Zum Einsatz kommen meist Ringe, später kann man auch Barbell einsetzen. Man kann die Hafada-Piercings auch entsprechend dehnen.

Schmuck:

Das Piercing kann wahlweise mit einem Ball Closure-Ring oder einem Barbell gestochen werden, je nach Wunsch in 1,6 mm oder 2,0 mm Stärke. Später kann man das Piercing auch größer dehnen.

Abheilung:

Die Abheildauer kann 3–12 Wochen betragen. Während des Heilungsprozesses ist eine regelmäßige Reinigung unbedingt erforderlich.

Der Heilungsprozess eines Intim-Piercings variiert von 2 Wochen bis 6 Monaten bis zur vollständigen Heilung, selten dauert es noch länger. Wie andere Piercings auch, sollte es mindestens in den ersten 3 Wochen zweimal täglich mit ProntoLind-Spray gereinigt und danach mit ProntoLind-Gel bestrichen werden.

Wichtig hierbei ist, die gepiercte Stelle sowie das Piercing nur mit gewaschenen und desinfizierten Händen anzufassen. Mit der richtigen Pflege und den richtigen Pflegemitteln kann dem bei Piercings selten auftretenden Wildwuchs (auch wildes Fleisch genannt) entgegengewirkt werden.

Auf sexuellen Verkehr sollte während der ersten Tage verzichtet werden, eventuell anfangs ein Kondom benutzen.

Der eigene Urin ist auch hier ein Geheimtipp, wenn es schnell verheilen soll.

Reiz:

Der Reiz des Hafada ist eigentlich rein optisch.

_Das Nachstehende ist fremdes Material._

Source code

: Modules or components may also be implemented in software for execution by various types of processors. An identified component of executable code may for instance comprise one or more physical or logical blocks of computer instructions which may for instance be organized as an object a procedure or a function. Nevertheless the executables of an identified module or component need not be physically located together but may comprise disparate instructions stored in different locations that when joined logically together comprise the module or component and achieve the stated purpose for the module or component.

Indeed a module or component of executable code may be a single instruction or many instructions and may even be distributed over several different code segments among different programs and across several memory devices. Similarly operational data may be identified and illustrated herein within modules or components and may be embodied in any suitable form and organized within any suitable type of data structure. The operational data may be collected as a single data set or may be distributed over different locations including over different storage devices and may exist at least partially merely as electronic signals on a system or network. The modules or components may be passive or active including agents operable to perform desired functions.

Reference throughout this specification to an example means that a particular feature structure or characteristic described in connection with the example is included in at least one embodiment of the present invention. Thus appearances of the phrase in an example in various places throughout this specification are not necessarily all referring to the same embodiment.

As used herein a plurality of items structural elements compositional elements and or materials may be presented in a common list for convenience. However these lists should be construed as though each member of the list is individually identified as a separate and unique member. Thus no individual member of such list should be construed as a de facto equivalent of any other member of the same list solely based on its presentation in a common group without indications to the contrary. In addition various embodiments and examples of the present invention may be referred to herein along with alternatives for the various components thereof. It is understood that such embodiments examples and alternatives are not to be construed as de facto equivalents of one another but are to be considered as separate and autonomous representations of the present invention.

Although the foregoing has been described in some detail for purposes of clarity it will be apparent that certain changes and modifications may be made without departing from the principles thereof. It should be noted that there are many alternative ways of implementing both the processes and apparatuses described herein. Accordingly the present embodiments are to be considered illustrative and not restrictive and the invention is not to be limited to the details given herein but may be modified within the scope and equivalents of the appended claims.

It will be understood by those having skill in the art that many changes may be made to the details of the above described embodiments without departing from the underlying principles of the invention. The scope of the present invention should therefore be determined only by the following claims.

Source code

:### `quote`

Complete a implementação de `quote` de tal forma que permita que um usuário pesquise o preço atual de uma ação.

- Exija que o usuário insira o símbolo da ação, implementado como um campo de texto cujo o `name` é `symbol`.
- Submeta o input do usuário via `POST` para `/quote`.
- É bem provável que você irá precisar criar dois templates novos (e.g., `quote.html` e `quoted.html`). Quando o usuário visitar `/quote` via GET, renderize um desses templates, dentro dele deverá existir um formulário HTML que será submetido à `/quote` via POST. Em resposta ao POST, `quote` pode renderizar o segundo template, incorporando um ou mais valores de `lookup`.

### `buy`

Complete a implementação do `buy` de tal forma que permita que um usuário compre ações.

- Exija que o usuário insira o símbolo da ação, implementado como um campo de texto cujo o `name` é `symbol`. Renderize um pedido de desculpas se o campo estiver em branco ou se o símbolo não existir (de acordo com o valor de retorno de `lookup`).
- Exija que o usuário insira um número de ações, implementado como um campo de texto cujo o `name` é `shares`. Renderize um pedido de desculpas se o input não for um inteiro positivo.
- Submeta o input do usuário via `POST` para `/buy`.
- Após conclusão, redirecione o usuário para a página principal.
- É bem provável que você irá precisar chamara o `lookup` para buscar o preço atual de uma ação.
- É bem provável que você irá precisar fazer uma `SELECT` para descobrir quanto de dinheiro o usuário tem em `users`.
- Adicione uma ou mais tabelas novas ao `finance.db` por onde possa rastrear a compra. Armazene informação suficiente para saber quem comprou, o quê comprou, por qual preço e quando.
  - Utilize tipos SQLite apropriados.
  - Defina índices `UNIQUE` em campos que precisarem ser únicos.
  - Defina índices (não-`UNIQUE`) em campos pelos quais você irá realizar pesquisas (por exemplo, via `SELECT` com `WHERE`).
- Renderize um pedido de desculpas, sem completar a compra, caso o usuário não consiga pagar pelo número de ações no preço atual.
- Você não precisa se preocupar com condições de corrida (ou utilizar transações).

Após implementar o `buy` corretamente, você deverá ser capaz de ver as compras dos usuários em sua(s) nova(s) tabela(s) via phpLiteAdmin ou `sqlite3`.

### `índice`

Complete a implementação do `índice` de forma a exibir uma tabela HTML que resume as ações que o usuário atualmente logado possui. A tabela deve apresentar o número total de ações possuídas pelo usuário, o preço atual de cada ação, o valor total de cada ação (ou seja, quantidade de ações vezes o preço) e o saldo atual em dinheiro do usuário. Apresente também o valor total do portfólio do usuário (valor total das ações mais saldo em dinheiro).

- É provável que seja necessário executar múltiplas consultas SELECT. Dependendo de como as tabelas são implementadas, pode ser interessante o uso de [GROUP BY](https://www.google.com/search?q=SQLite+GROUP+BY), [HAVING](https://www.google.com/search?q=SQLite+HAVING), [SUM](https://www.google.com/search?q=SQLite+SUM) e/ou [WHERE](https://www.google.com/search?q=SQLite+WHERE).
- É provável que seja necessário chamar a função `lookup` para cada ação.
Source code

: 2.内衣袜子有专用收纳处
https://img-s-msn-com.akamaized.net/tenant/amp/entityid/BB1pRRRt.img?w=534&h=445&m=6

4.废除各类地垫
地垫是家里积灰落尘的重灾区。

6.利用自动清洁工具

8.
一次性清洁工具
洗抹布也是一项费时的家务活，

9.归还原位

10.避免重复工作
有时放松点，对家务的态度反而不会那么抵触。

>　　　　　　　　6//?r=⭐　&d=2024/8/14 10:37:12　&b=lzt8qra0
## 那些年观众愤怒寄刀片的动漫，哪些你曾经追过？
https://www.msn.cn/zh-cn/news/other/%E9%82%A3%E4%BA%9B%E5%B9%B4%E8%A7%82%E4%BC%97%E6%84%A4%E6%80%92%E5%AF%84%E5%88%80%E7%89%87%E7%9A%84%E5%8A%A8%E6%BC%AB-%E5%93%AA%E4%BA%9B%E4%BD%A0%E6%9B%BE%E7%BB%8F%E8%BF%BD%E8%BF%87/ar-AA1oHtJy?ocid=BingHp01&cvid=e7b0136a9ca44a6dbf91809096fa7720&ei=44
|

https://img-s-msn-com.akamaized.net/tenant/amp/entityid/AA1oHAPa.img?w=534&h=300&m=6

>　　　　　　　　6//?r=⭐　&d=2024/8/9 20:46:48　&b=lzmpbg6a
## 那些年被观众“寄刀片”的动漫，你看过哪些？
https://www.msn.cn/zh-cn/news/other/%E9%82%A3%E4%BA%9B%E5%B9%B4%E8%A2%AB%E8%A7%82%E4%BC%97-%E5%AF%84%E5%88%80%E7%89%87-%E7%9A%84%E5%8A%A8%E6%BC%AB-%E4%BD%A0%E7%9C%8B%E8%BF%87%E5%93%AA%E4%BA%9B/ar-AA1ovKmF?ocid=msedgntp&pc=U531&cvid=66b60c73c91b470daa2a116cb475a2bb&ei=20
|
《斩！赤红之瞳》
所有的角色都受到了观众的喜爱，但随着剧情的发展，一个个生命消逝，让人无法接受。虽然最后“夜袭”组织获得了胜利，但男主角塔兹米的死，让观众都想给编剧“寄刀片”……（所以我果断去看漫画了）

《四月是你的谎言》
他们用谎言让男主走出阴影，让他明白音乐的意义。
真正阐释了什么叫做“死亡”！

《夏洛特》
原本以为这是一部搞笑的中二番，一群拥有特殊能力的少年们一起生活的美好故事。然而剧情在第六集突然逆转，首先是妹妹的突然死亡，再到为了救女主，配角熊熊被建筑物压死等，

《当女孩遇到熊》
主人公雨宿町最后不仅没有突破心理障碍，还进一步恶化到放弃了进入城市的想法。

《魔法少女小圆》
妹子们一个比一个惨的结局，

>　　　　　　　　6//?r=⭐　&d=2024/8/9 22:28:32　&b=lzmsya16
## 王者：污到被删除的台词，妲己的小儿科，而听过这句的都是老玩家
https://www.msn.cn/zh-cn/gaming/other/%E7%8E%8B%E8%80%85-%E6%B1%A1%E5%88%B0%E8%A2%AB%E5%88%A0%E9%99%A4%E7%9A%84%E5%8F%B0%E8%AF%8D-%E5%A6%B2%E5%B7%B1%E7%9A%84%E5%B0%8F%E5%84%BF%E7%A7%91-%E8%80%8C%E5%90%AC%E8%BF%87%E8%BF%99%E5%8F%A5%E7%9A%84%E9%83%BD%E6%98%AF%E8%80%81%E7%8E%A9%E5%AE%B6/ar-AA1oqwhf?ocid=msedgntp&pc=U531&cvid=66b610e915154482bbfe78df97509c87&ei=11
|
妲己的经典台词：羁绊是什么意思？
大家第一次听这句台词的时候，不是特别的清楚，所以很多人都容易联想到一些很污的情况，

Natürlich spürt die Partnerin das Hafada unter Umständen beim Verkehr, je nachdem, wie nah es am Penisschaft gestochen ist.

Trägt man eine Scrotal Ladder, so spürt der Partner die Piercings am Hodensack auch beim Verkehr.

Das Lorum-Piercing wird oft als Keuschheits-Piercing in der SM-Szene verwendet und mit einem Frenum kombiniert, um im Penis die Erektion durch ein Schloss in beiden Piercings zu unterbinden.

Variation:

  1. Transscrotal-Piercing:

Ein Piercing, das auf der Vorderseite des Hodensacks ein- und auf der Rückseite wieder austritt, nennt man Transscrotal, da es durch den Hodensack hindurch geht (es geht nicht durch die Hoden selbst).

  1. Scrotal Ladder Piercings:

Oft werden auch mehrere Hafada-Piercings in einer Reihe getragen oder anderweitig symmetrisch angebracht. Sind mehrere untereinander angeordnete Piercings wie die Sprossen einer Leiter entlang des Hodensackes gestochen worden so spricht man von einer Scrotal Ladder (Hafada-Leiter).

  1. Lorum (Low Frenum):

Das Lorum ist nichts anderes als ein Hafada, das direkt am Übergang vom Penisschaft zum Hodensack gestochen wird. Es ist also genau in der Falte, wo der Hodensack beginnt.

Ein Lorum und ein Frenum werden für SM-Spiele gern kombiniert, um eine Erektion mittels eines Schlosses durch die beiden Piercings zu verhindern.